• ABOUT THIS EXERCISE:
Every record must be reproduced exactly. Leave none out.

• SOURCE DATA:
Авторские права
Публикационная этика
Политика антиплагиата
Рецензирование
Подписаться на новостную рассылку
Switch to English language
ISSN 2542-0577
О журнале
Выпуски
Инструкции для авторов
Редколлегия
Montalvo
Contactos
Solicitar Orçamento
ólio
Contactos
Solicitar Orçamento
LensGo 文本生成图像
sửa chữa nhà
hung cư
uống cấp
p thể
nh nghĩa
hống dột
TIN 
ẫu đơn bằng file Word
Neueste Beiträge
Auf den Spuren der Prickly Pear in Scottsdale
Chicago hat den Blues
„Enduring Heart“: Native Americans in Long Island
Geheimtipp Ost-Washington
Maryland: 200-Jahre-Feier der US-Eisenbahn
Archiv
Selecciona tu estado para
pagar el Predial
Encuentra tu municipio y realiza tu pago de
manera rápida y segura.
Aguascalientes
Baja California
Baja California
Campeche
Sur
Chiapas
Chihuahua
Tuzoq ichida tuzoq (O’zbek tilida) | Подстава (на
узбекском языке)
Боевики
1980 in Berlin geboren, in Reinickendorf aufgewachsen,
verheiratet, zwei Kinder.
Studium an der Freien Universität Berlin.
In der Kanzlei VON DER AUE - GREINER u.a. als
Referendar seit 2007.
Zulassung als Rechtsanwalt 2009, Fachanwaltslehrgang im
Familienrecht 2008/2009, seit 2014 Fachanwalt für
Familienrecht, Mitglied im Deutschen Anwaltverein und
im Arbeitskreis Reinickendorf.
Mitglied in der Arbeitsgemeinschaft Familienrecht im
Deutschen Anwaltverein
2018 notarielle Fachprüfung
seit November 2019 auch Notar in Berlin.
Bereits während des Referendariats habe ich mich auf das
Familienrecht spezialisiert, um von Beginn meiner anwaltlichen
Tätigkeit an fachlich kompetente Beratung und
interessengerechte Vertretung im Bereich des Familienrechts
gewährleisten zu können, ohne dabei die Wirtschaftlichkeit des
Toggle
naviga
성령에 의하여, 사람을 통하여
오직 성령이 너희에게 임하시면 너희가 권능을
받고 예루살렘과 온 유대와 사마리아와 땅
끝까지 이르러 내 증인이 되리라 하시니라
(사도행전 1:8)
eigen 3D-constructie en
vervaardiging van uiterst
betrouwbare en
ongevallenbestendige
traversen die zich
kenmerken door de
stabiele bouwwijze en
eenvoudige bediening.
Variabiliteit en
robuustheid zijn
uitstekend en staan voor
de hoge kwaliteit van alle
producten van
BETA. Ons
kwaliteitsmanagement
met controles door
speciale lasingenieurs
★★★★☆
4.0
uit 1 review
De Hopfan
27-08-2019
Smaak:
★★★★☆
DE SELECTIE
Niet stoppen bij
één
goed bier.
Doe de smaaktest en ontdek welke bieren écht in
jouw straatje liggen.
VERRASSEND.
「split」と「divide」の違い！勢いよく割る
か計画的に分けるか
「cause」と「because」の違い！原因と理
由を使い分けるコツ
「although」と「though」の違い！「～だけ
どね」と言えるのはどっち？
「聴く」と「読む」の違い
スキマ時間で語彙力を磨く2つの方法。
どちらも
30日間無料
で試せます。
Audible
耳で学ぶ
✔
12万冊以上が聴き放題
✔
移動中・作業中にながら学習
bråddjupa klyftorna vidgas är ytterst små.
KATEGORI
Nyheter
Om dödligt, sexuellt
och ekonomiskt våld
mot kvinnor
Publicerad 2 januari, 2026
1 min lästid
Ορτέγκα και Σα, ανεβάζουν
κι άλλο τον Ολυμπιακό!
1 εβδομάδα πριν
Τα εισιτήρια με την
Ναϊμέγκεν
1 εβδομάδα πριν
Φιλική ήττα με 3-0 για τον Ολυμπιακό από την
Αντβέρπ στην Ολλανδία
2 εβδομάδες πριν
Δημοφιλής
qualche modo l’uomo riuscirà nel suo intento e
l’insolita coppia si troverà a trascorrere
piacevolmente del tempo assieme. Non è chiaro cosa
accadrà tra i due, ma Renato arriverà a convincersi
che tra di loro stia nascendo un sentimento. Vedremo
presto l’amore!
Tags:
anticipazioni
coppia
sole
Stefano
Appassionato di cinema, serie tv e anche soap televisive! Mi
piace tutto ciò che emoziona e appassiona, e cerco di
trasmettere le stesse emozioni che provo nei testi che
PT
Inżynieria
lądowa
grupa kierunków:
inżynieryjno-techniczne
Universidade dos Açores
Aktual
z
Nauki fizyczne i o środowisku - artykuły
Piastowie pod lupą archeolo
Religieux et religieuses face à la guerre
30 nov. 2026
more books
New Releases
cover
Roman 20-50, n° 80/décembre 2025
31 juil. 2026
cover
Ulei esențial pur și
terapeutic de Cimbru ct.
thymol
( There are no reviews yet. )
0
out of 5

• OUTPUT:
Авторские права
Публикационная этика
Политика антиплагиата
Рецензирование
Подписаться на новостную рассылку
Switch to English language
ISSN 2542-0577
О журнале
Выпуски
Инструкции для авторов
Редколлегия
Montalvo
Contactos
Solicitar Orçamento
ólio
Contactos
Solicitar Orçamento
LensGo 文本生成图像
sửa chữa nhà
hung cư
uống cấp
p thể
nh nghĩa
hống dột
TIN 
ẫu đơn bằng file Word
Neueste Beiträge
Auf den Spuren der Prickly Pear in Scottsdale
Chicago hat den Blues
„Enduring Heart“: Native Americans in Long Island
Geheimtipp Ost-Washington
Maryland: 200-Jahre-Feier der US-Eisenbahn
Archiv
Selecciona tu estado para
pagar el Predial
Encuentra tu municipio y realiza tu pago de
manera rápida y segura.
Aguascalientes
Baja California
Baja California
Campeche
Sur
Chiapas
Chihuahua
Tuzoq ichida tuzoq (O’zbek tilida) | Подстава (на
узбекском языке)
Боевики
1980 in Berlin geboren, in Reinickendorf aufgewachsen,
verheiratet, zwei Kinder.
Studium an der Freien Universität Berlin.
In der Kanzlei VON DER AUE - GREINER u.a. als
Referendar seit 2007.
Zulassung als Rechtsanwalt 2009, Fachanwaltslehrgang im
Familienrecht 2008/2009, seit 2014 Fachanwalt für
Familienrecht, Mitglied im Deutschen Anwaltverein und
im Arbeitskreis Reinickendorf.
Mitglied in der Arbeitsgemeinschaft Familienrecht im
Deutschen Anwaltverein
2018 notarielle Fachprüfung
seit November 2019 auch Notar in Berlin.
Bereits während des Referendariats habe ich mich auf das
Familienrecht spezialisiert, um von Beginn meiner anwaltlichen
Tätigkeit an fachlich kompetente Beratung und
interessengerechte Vertretung im Bereich des Familienrechts
gewährleisten zu können, ohne dabei die Wirtschaftlichkeit des
Toggle
naviga
성령에 의하여, 사람을 통하여
오직 성령이 너희에게 임하시면 너희가 권능을
받고 예루살렘과 온 유대와 사마리아와 땅
끝까지 이르러 내 증인이 되리라 하시니라
(사도행전 1:8)
eigen 3D-constructie en
vervaardiging van uiterst
betrouwbare en
ongevallenbestendige
traversen die zich
kenmerken door de
stabiele bouwwijze en
eenvoudige bediening.
Variabiliteit en
robuustheid zijn
uitstekend en staan voor
de hoge kwaliteit van alle
producten van
BETA. Ons
kwaliteitsmanagement
met controles door
speciale lasingenieurs
★★★★☆
4.0
uit 1 review
De Hopfan
27-08-2019
Smaak:
★★★★☆
DE SELECTIE
Niet stoppen bij
één
goed bier.
Doe de smaaktest en ontdek welke bieren écht in
jouw straatje liggen.
VERRASSEND.
「split」と「divide」の違い！勢いよく割る
か計画的に分けるか
「cause」と「because」の違い！原因と理
由を使い分けるコツ
「although」と「though」の違い！「～だけ
どね」と言えるのはどっち？
「聴く」と「読む」の違い
スキマ時間で語彙力を磨く2つの方法。
どちらも
30日間無料
で試せます。
Audible
耳で学ぶ
✔
12万冊以上が聴き放題
✔
移動中・作業中にながら学習
bråddjupa klyftorna vidgas är ytterst små.
KATEGORI
Nyheter
Om dödligt, sexuellt
och ekonomiskt våld
mot kvinnor
Publicerad 2 januari, 2026
1 min lästid
Ορτέγκα και Σα, ανεβάζουν
κι άλλο τον Ολυμπιακό!
1 εβδομάδα πριν
Τα εισιτήρια με την
Ναϊμέγκεν
1 εβδομάδα πριν
Φιλική ήττα με 3-0 για τον Ολυμπιακό από την
Αντβέρπ στην Ολλανδία
2 εβδομάδες πριν
Δημοφιλής
qualche modo l’uomo riuscirà nel suo intento e
l’insolita coppia si troverà a trascorrere
piacevolmente del tempo assieme. Non è chiaro cosa
accadrà tra i due, ma Renato arriverà a convincersi
che tra di loro stia nascendo un sentimento. Vedremo
presto l’amore!
Tags:
anticipazioni
coppia
sole
Stefano
Appassionato di cinema, serie tv e anche soap televisive! Mi
piace tutto ciò che emoziona e appassiona, e cerco di
trasmettere le stesse emozioni che provo nei testi che
PT
Inżynieria
lądowa
grupa kierunków:
inżynieryjno-techniczne
Universidade dos Açores
Aktual
z
Nauki fizyczne i o środowisku - artykuły
Piastowie pod lupą archeolo
Religieux et religieuses face à la guerre
30 nov. 2026
more books
New Releases
cover
Roman 20-50, n° 80/décembre 2025
31 juil. 2026
cover
Ulei esențial pur și
terapeutic de Cimbru ct.
thymol
( There are no reviews yet. )
0
out of 5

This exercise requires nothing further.